• [What is expected]:
Print every line of text in the data below without changes, and leave the pictures out of your answer.

(Records for the exercise Opens)

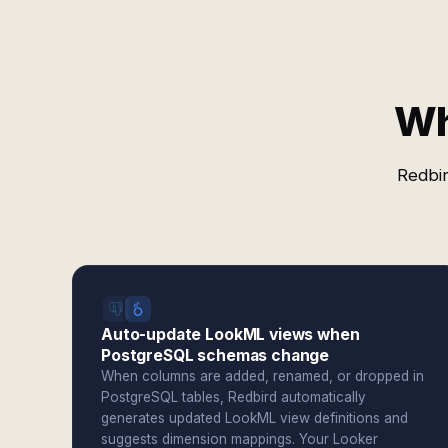
Wh
Redbir
Auto-update LookML views when
PostgreSQL schemas change
When columns are added, renamed, or dropped in
PostgreSQL tables, Redbird automatically
generates updated LookML view definitions and
suggests dimension mappings. Your Looker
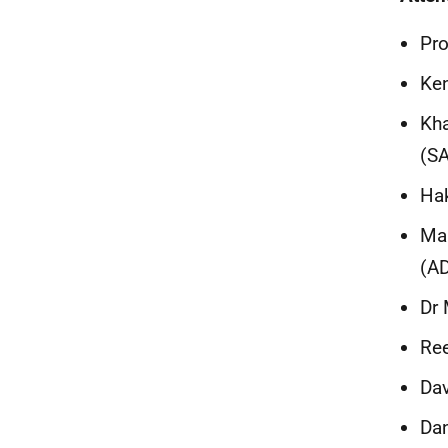
Pro
Ken
Kha
(S
Hak
Mau
(A
Dr 
Ree
Dav
Dan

(Records for the exercise Closes)

• [Response]:
Wh
Redbir
Auto-update LookML views when
PostgreSQL schemas change
When columns are added, renamed, or dropped in
PostgreSQL tables, Redbird automatically
generates updated LookML view definitions and
suggests dimension mappings. Your Looker
Pro
Ken
Kha
(S
Hak
Mau
(A
Dr 
Ree
Dav
Dan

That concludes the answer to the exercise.